▸ **Task brief**:
Exactly as they appear below, repeat the lines from the one with "camera: 50 degrees left, 5 degrees down" through the one with "(286, 186) = (285, 104): picture", and no others.

---------- Data shown

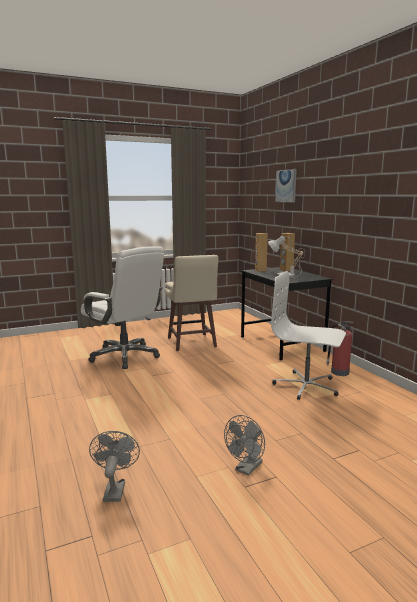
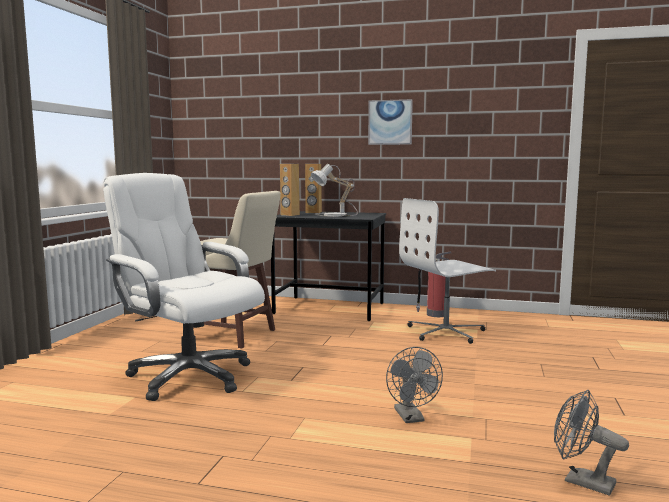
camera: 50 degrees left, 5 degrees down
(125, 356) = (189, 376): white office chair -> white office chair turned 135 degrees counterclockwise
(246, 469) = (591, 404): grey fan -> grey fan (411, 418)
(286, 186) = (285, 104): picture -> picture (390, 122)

--------------------
---------- Data shown

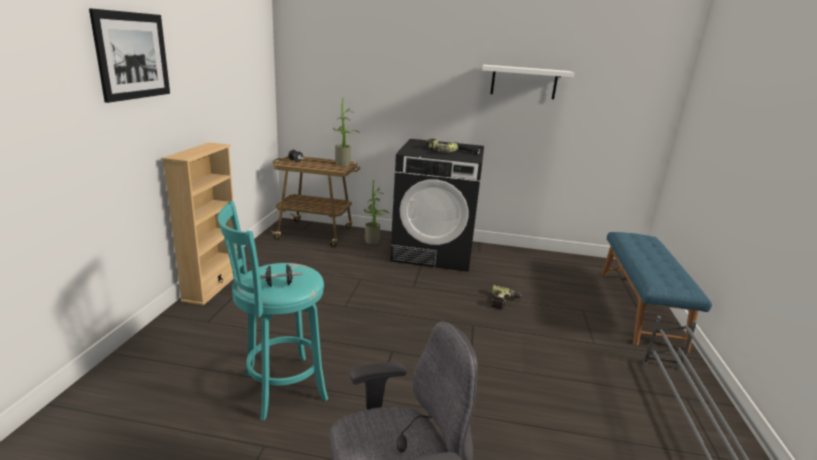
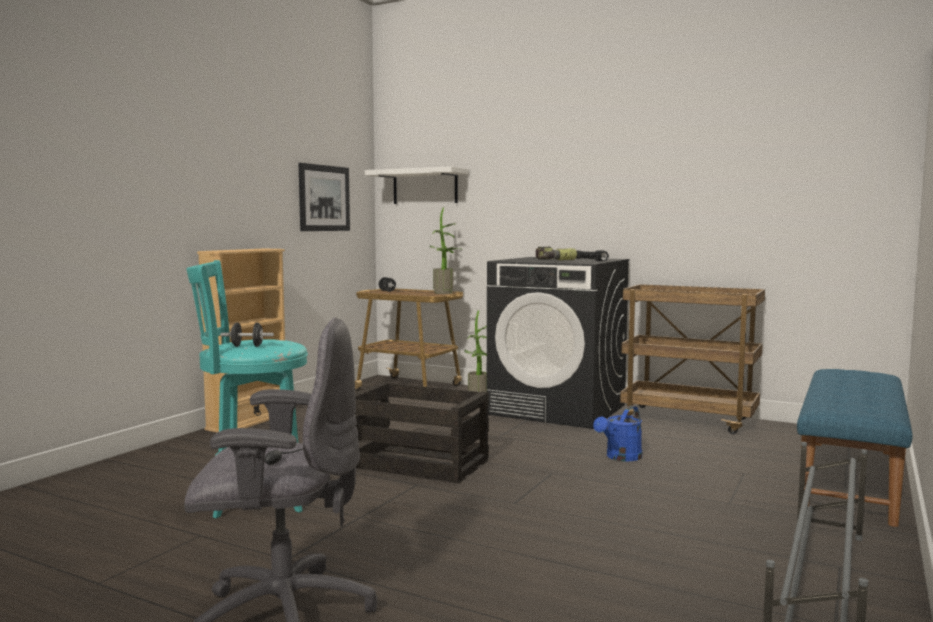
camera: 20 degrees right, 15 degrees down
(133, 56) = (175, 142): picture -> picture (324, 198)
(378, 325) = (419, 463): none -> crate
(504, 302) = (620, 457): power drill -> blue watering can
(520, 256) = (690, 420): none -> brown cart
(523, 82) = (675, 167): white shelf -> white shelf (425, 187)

--------------------
---------- Data shown

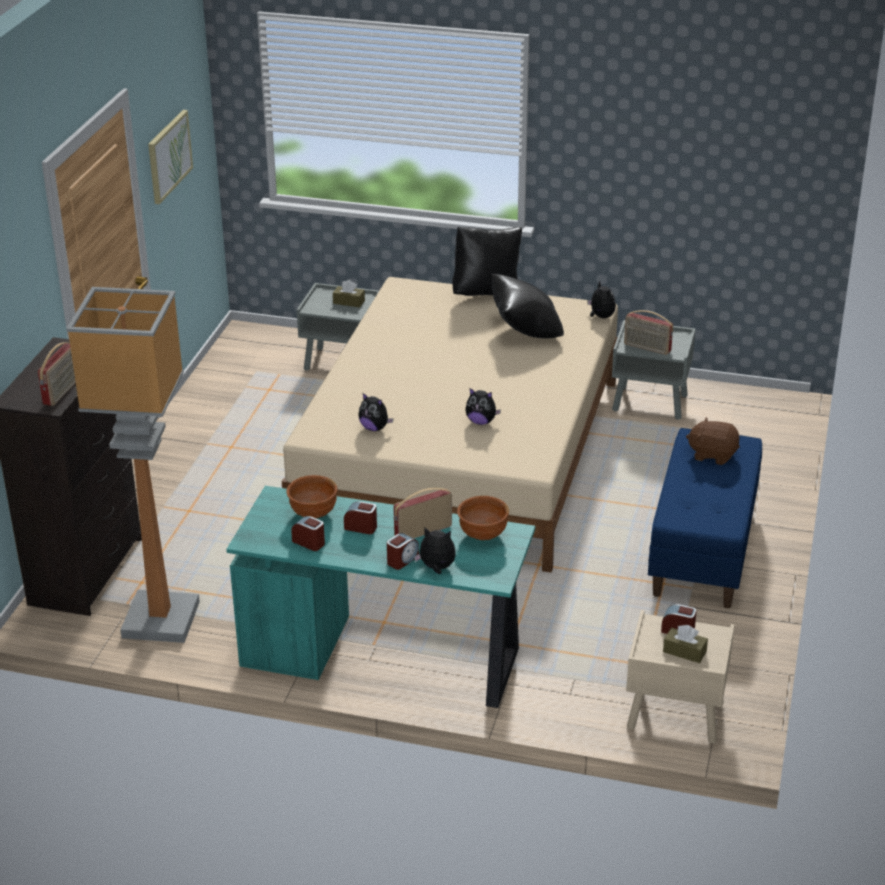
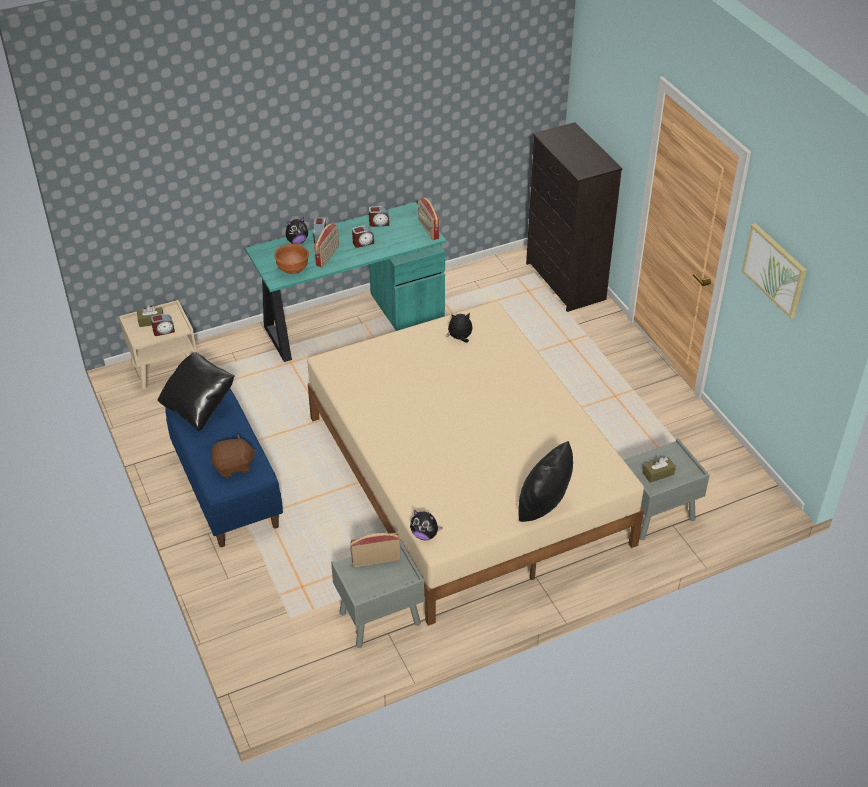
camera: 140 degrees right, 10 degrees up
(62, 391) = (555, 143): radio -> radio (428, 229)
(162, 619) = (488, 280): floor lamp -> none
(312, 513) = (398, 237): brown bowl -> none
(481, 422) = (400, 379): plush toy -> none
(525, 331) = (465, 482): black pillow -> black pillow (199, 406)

--------------------

▸ **Solved problem**:
camera: 50 degrees left, 5 degrees down
(125, 356) = (189, 376): white office chair -> white office chair turned 135 degrees counterclockwise
(246, 469) = (591, 404): grey fan -> grey fan (411, 418)
(286, 186) = (285, 104): picture -> picture (390, 122)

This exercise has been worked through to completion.